Дама слегка полуоборотилась к трельяжу и сказала:
— Лидия, ты проснулась или спишь еще?
— Да, ma tante,[339] — ответил полусонный контральто.
— То есть что же это значит: ты выспалась или ты еще спишь?
— Вы, ma tante, вероятно, хотите говорить о чем-нибудь, чего я не должна понимать, и хотите, чтоб я вышла?
— Я хотела бы, чтобы ты вышла, но только не из комнаты, а вышла бы, наконец, замуж.
— А я тоже спрошу вас, как ваш семинарист: «для какой надобности?»
— А вот хотя бы для той надобности, чтобы при тебе можно было обо всем говорить, не стесняясь твоим присутствием.
— Да мне кажется, вы и так не стесняетесь.
— Ну, нет!
— Значит, я еще мало знаю; но считайте, что я замужем и знаю все, что вам известно.
— Послушайте, пожалуйста, что она говорит на себя! Но я вам что-то хотела сказать… Ах да!.. Вы ведь, наверное, слышали, что все рассказывали о том, как к графу приехал будто один родной, какой-то гусар, в своей форме, все в обтяжку, а он будто взял и подвязал ему нянькин фартук, а иначе он не хотел его пустить в салон.
— Да, об этом говорили… и, говорят, это правда.
— Ну да! И если хотите, по-моему, гусарская форма в самом деле… не совсем скромно.
— Да, но очень красиво!
— Красиво — да.

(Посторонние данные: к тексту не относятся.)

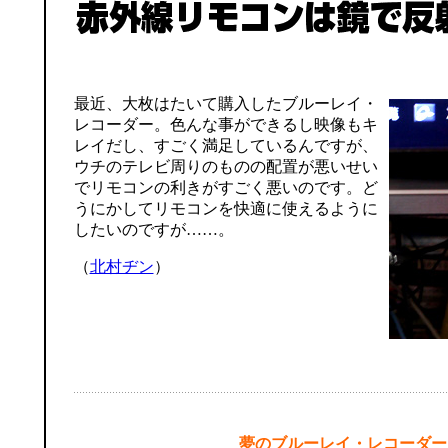
最近、大枚はたいて購入したブルーレイ・
レコーダー。色んな事ができるし映像もキ
レイだし、すごく満足しているんですが、
ウチのテレビ周りのものの配置が悪いせい
でリモコンの利きがすごく悪いのです。ど
うにかしてリモコンを快適に使えるように
したいのですが……。
（
北村ヂン
）
夢のブルーレイ・レコーダー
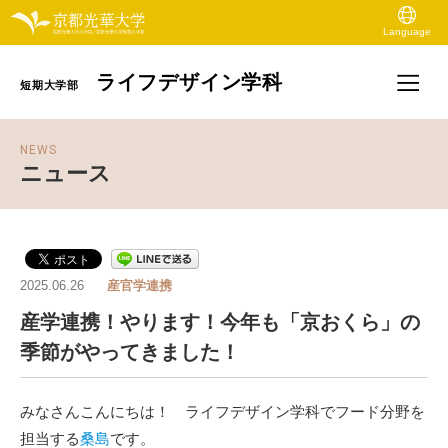
Language
ライフデザイン学科
短期大学部
NEWS
ニュース
2025.06.26
産官学連携
産学連携！やります！今年も「京おくら」の
季節がやってきました！
みなさんこんにちは！ ライフデザイン学科でフード分野を
担当する
桑島
です。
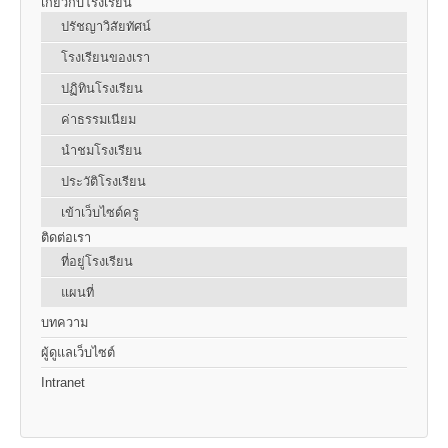
เกี่ยวกับโรงเรียน
ปรัชญาวิสัยทัศน์
โรงเรียนของเรา
ปฏิทินโรงเรียน
ค่าธรรมเนียม
นำชมโรงเรียน
ประวัติโรงเรียน
เข้าเว็บไซต์ครู
ติดต่อเรา
ที่อยู่โรงเรียน
แผนที่
บทความ
ผู้ดูแลเว็บไซต์
Intranet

Но и этот фартук, ведь это тоже дерзость! Гусар — и в фартуке! Но вот чего ему еще больше нельзя простить, это его несносная проницательность. От нее общественный вред.

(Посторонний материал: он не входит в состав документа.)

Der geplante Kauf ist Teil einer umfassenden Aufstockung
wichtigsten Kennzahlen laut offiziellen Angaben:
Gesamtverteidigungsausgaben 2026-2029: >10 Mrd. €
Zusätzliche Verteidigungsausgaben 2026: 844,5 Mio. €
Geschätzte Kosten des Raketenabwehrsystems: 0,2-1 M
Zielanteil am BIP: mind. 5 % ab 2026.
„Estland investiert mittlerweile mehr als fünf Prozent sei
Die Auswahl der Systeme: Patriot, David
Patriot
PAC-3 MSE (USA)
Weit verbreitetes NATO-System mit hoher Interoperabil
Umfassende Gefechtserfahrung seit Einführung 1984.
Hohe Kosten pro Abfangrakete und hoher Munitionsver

— Вот, вот! Конечно, вред обществу нельзя позволить. Я слушаю, в чем вы видите это дело?
II
— А дело в том, что по какому праву господин граф портит нашу прислугу? Если он себя приучил, чтобы все за собою прибирать, то это для него и преудобно; но мы к этому пока еще ведь не стремимся. Не так ли?
— Конечно.
— Так для чего же он навязывает нам невозможную жизнь панибратства с прислугою, которая и груба и порочна?
— Это глупо.
— Конечно, глупо! Я внушила Аркадию, чтоб он сделал это в смешные стихи и прочитал. Вы знаете, его талант в свете ведь очень многим нравится.
— Да, это все говорят, и он такой искательный… О, он пойдет!

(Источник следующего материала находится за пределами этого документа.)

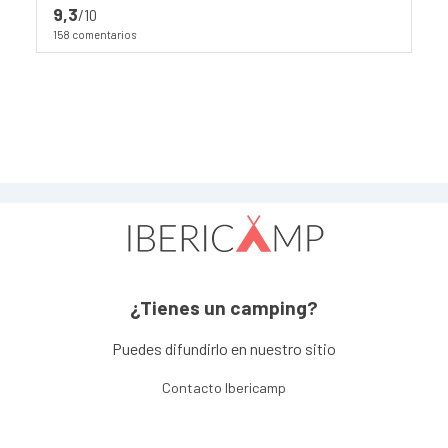
9,3
/10
158 comentarios
¿Tienes un camping?
Puedes difundirlo en nuestro sitio
Contacto Ibericamp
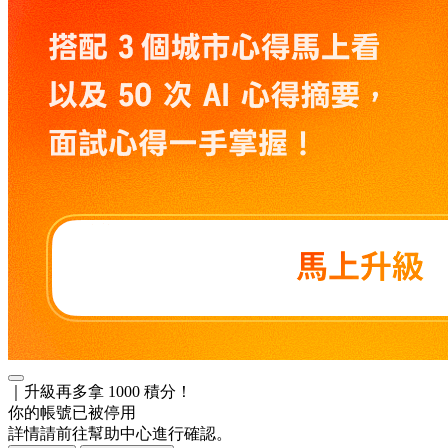
｜升級再多拿 1000 積分！
你的帳號已被停用
詳情請前往幫助中心進行確認。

— Может быть, и даже вероятно; но о будущем нельзя так судить: будущее, как говорят, «в руках всемогущего бога». Только, конечно, ему в его успехе очень много помогает его симпатичный талант. Второй мой сын, Валерий, совсем иной: это практик!
— О, разумеется! — отвечала, немного смутившись, гостья и торопливо повернула вопрос в другую сторону. — В чем же именно Толстой портит с прислугою? — спросила она.
— Извольте! — отвечала хозяйка. — Мы будем говорить о прислуге как настоящие чиновницы, но это не пустой вопрос: о прислуге говорит Шопенгауер.[340] Прислуга может вас успокоить и может расстроить. Я вам не буду приводить всех толстовских рацей[341] о прислуге, а прямо дам вам готовую иллюстрацию, как это отражается. У меня вышло расстройство с моей камеристкой… Лидия мешает вам все рассказать, но я не могу утерпеть и кое-что расскажу.